From the Guidelines
The patient's laboratory values are consistent with primary hyperparathyroidism, and management should focus on monitoring or surgical intervention, depending on symptomatology and degree of hypercalcemia, with consideration of medical management to control calcium levels and prevent complications. The elevated serum calcium (10.8 mg/dL) combined with a non-suppressed PTH level (77 pg/mL) is characteristic of primary hyperparathyroidism 1. The phosphorus is low-normal (2.5 mg/dL), which is consistent with PTH's phosphaturic effect. The 24-hour urine calcium is elevated at 260 mg, indicating increased calcium excretion.

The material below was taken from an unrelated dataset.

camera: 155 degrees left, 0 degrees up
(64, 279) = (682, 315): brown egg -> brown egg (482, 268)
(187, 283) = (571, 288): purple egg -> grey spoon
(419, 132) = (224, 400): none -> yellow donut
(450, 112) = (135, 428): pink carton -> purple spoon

The normal creatinine (0.8 mg/dL) suggests preserved kidney function, and the 25-OH vitamin D level is adequate at 30 ng/mL, which is above the threshold for vitamin D insufficiency as defined by the KDOQI clinical practice guideline for nutrition in children with CKD 1.
Key considerations in management include:
- Monitoring for asymptomatic patients with mild hypercalcemia
- Parathyroidectomy for symptomatic patients or those with significant hypercalcemia
- Medical management to include increasing fluid intake, avoiding thiazide diuretics, limiting calcium intake to RDA levels, and ensuring adequate vitamin D levels
- Consideration of cinacalcet for patients who are not surgical candidates, as it may help decrease serum levels of PTH and FGF23, although it is not licensed for this indication and has been associated with severe adverse effects 2
- Further evaluation should include bone density testing and renal imaging to assess for complications, with careful consideration of the potential risks of nephrocalcinosis associated with high phosphate doses and hypercalciuria 2.

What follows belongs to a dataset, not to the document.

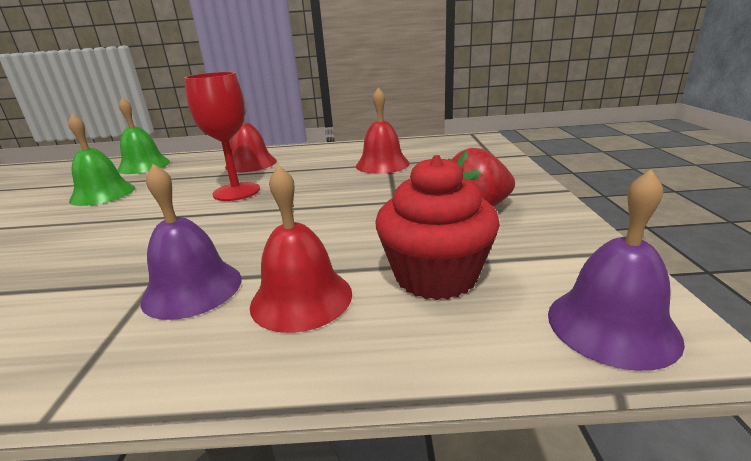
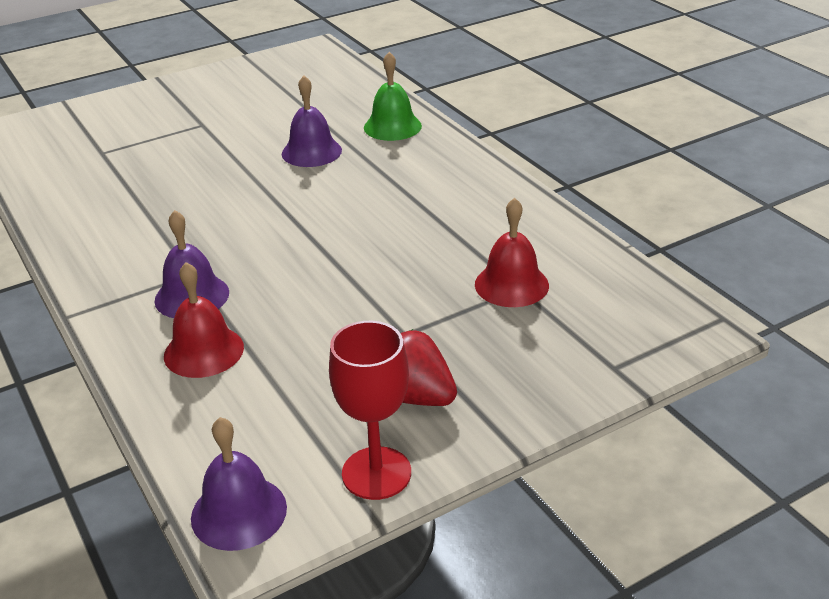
camera: 60 degrees right, 10 degrees up
(103, 194) = (311, 152): green bell -> purple bell
(236, 192) = (363, 223): red goblet -> red goblet (376, 473)
(251, 164) = (446, 190): red bell -> none
(435, 276) = (266, 406): red cupcake -> none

Given the potential for secondary hyperparathyroidism to aggravate phosphaturia and promote bone resorption, therapies should be adjusted to keep PTH levels within the normal range (10–65 pg/ml in children and adults) 2. However, the primary concern in this patient is the management of primary hyperparathyroidism, and treatment should be tailored to address this condition while minimizing the risk of complications.
From the Research
Laboratory Results Interpretation
The provided laboratory results are:
- Calcium: 10.8 mg/dL
- Creatinine: 0.8 mg/dL
- Phosphorous: 2.5 mg/dL
- PTH: 77 pg/mL
- 25-OH vitamin D: 30 ng/mL
- 24-hour urine calcium: 260 mg
Secondary Hyperparathyroidism
The patient's PTH level is 77 pg/mL, which is elevated. According to 3, high-dose ergocalciferol can decrease PTH levels in patients with stage III-IV CKD. However, the patient's 25-OH vitamin D level is 30 ng/mL, which is considered insufficient 4.
Vitamin D Insufficiency
The patient's 25-OH vitamin D level is 30 ng/mL, which is below the recommended level. According to 5, nutritional vitamin D is suggested as first-line therapy to treat secondary hyperparathyroidism with low 25(OH)D insufficiency.
Treatment Options
The patient's laboratory results suggest secondary hyperparathyroidism due to vitamin D insufficiency. Treatment options include:
- Vitamin D supplementation to increase 25-OH vitamin D levels 3, 4
- Monitoring of PTH levels to assess response to treatment 3, 4
- Consideration of other treatment options, such as calcimimetics or parathyroidectomy, if medical therapy is ineffective 6
Calcium and Phosphorus Levels
The patient's calcium level is 10.8 mg/dL, which is slightly elevated. The phosphorus level is 2.5 mg/dL, which is within normal limits. According to 7, secondary hyperparathyroidism can lead to abnormalities in calcium and phosphorus metabolism.
Urine Calcium Excretion
The patient's 24-hour urine calcium excretion is 260 mg, which is within normal limits. According to 3, high-dose ergocalciferol did not significantly change serum calcium or urine calcium excretion in patients with stage III-IV CKD.